Anyway I using a faster method, its a simple try and fail.

And it simple works like this:

- We start with a list of all clues,
- Shuffle the clues list,
- We try to find a clue that can be removed from our clue list (a clue can be removed if we can solve a puzzle with the remaining clues).
- When no more clues can be removed from the list we have found a puzzle and we stop.
- If a clue was taken from the list we repeat steps from step 2.

Well that’s it happy puzzling 😉

I am interested only in Zebra generator, and this is the second time I see the same approach to generating the puzzle (generating side is pretty thin on the net, unlike solving it). And what I don’t like with this approach that you have to have solver just to check if the clues are sufficient. I hope there is middle way — which is enough to check if the puzzle is not ambigous without actually computing the solution.

Hi,

I understand what you are saying I have the same problem looking for a zebra puzzle generator algorithm.

Well I am still working on my zebra lib and trying to improve it and I think there is one possibility to check if constrains are enough without running all combinations.

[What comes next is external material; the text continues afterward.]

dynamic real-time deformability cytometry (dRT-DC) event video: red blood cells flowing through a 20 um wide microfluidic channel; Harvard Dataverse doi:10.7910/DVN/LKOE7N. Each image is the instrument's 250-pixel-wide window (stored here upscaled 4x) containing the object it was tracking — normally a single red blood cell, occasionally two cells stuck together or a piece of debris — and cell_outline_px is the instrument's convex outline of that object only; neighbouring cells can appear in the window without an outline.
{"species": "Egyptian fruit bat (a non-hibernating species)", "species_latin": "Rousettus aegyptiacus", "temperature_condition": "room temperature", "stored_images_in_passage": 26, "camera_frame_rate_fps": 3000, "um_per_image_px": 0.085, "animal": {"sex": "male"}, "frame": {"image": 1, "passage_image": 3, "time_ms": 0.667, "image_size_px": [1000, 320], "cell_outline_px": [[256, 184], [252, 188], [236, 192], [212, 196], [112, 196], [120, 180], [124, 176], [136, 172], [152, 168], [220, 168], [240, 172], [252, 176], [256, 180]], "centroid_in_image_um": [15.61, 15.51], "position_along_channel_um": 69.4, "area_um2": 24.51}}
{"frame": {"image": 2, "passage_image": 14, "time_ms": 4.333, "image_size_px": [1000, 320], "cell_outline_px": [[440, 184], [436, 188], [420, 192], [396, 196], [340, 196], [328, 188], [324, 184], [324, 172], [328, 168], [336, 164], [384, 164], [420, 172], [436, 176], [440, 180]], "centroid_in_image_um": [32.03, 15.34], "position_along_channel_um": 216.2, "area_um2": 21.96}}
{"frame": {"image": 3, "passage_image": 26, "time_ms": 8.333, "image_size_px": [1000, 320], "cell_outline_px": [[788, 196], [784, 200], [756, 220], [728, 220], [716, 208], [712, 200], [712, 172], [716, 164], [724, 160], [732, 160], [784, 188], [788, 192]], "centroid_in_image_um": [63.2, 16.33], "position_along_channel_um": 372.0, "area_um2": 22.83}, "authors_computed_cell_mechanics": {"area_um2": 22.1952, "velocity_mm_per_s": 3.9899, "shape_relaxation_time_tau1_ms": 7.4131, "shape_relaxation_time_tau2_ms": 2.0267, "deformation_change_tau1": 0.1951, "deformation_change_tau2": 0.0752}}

Lets say that our constrains vars have a domain, by adding constrains the variable will get less possible values, you will reach a unique solution when variables have only one possible value, because if you end up with more values it means constrains are not enough to restrict variables values.

This approach don’t require backtrack that will try all possible values until fail or end. Now what I am not sure is that there may be more complex deductions that may not be applied (at least on my lib) and using backtrack I force a try/fail search that I know it will drain all possible solutions.

My last implementation (https://github.com/fsvieira/zebrajs/blob/master/examples/zebra/puzzleslib.js#L405) uses kind of both, there is still a lot to improve, the idea is simple, I apply

clue constrains using unify that will constrain the values and then I try to find one solution using backtrack. If I could improve the constrain mechanism on variables I think I could discard backtrack. What do you think?